TASK REQUIREMENTS >> What you return should be the complete data below, word for word, with no pictures in it.

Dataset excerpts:
↓↓↓
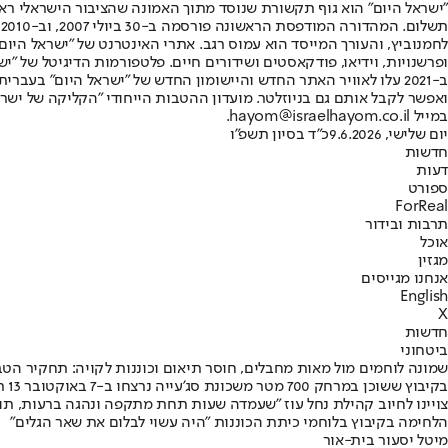
"ישראל היום" הוא גוף תקשורת שנוסד מתוך האמונה שהציבור הישראלי ראוי 
ת
ופרשנויות, וידיאו, פודקאסטים ושידורים חיים. פלטפורמות הדיגיטל של "ישרא
ב-2021 עלו לאוויר האתר החדש והיישומון החדש של "ישראל היום" בע
ואפשר לקבל אותם גם בניוזלטר. מועדון ההטבות הייחודי "הקליקה של ישרא
במייל hayom@israelhayom.co.il.
יום שלישי, 9.6.2026
כ"ד בסיון תשפ"ו
חדשות
דעות
ספורט
ForReal
תרבות ובידור
אוכל
מגזין
אנחנו מגייסים
English
X
חדשות
ביטחוני
שמונה לוחמים מול מאות מחבלים, חוסר תיאום וכוננות לקויה: תחקיר הטב
בק
צויינו לחיוב קהילת נחל עוז "שעמדה שעות תחת מתקפה ונהגה ברעות, תוש
הלחימה בקיבוץ בלוחמי כיתת הכוננות "היה עשוי לבלום את שאר הגלים"
מיטל יסעור בית-אור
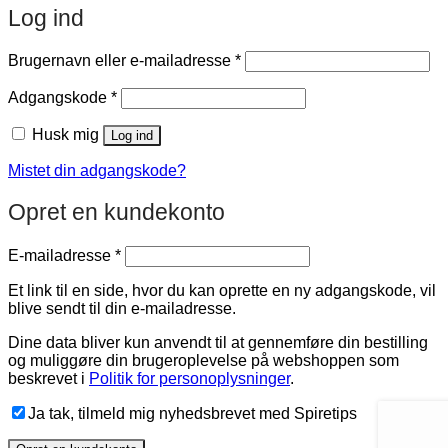
Log ind
Påkrævet
Brugernavn eller e-mailadresse
*
Påkrævet
Adgangskode
*
Husk mig
Log ind
Mistet din adgangskode?
Opret en kundekonto
Påkrævet
E-mailadresse
*
Et link til en side, hvor du kan oprette en ny adgangskode, vil
blive sendt til din e-mailadresse.
Dine data bliver kun anvendt til at gennemføre din bestilling
og muliggøre din brugeroplevelse på webshoppen som
beskrevet i
Politik for personoplysninger
.
Ja tak, tilmeld mig nyhedsbrevet med Spiretips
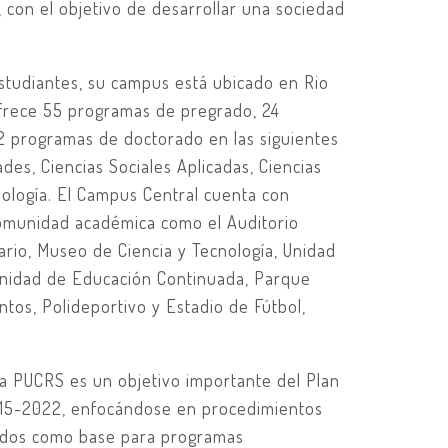
a, con el objetivo de desarrollar una sociedad
studiantes, su campus está ubicado en Rio
frece 55 programas de pregrado, 24
2 programas de doctorado en las siguientes
es, Ciencias Sociales Aplicadas, Ciencias
nología. El Campus Central cuenta con
 comunidad académica como el Auditorio
itario, Museo de Ciencia y Tecnología, Unidad
 Unidad de Educación Continuada, Parque
os, Polideportivo y Estadio de Fútbol, ​​
 la PUCRS es un objetivo importante del Plan
2015-2022, enfocándose en procedimientos
rados como base para programas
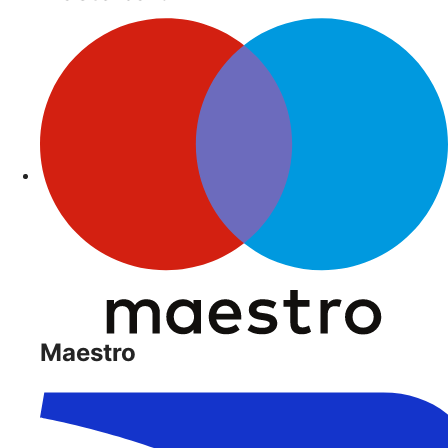
Maestro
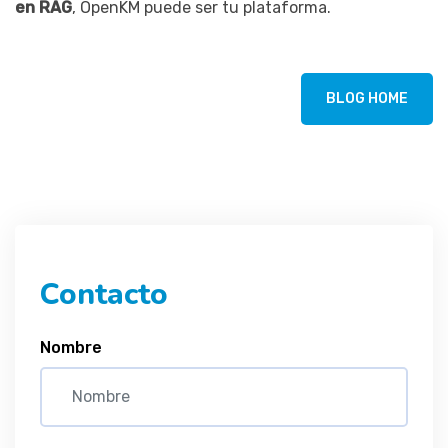
en RAG
, OpenKM puede ser tu plataforma.
BLOG HOME
Contacto
Nombre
↑↑↑
OUTPUT FOR THIS TASK >>
"ישראל היום" הוא גוף תקשורת שנוסד מתוך האמונה שהציבור הישראלי ראוי 
ת
ופרשנויות, וידיאו, פודקאסטים ושידורים חיים. פלטפורמות הדיגיטל של "ישרא
ב-2021 עלו לאוויר האתר החדש והיישומון החדש של "ישראל היום" בע
ואפשר לקבל אותם גם בניוזלטר. מועדון ההטבות הייחודי "הקליקה של ישרא
במייל hayom@israelhayom.co.il.
יום שלישי, 9.6.2026
כ"ד בסיון תשפ"ו
חדשות
דעות
ספורט
ForReal
תרבות ובידור
אוכל
מגזין
אנחנו מגייסים
English
X
חדשות
ביטחוני
שמונה לוחמים מול מאות מחבלים, חוסר תיאום וכוננות לקויה: תחקיר הטב
בק
צויינו לחיוב קהילת נחל עוז "שעמדה שעות תחת מתקפה ונהגה ברעות, תוש
הלחימה בקיבוץ בלוחמי כיתת הכוננות "היה עשוי לבלום את שאר הגלים"
מיטל יסעור בית-אור
Log ind
Påkrævet
Brugernavn eller e-mailadresse
*
Påkrævet
Adgangskode
*
Husk mig
Log ind
Mistet din adgangskode?
Opret en kundekonto
Påkrævet
E-mailadresse
*
Et link til en side, hvor du kan oprette en ny adgangskode, vil
blive sendt til din e-mailadresse.
Dine data bliver kun anvendt til at gennemføre din bestilling
og muliggøre din brugeroplevelse på webshoppen som
beskrevet i
Politik for personoplysninger
.
Ja tak, tilmeld mig nyhedsbrevet med Spiretips
a, con el objetivo de desarrollar una sociedad
studiantes, su campus está ubicado en Rio
frece 55 programas de pregrado, 24
2 programas de doctorado en las siguientes
es, Ciencias Sociales Aplicadas, Ciencias
nología. El Campus Central cuenta con
 comunidad académica como el Auditorio
itario, Museo de Ciencia y Tecnología, Unidad
 Unidad de Educación Continuada, Parque
os, Polideportivo y Estadio de Fútbol, ​​
 la PUCRS es un objetivo importante del Plan
2015-2022, enfocándose en procedimientos
rados como base para programas
Maestro
en RAG
, OpenKM puede ser tu plataforma.
BLOG HOME
Contacto
Nombre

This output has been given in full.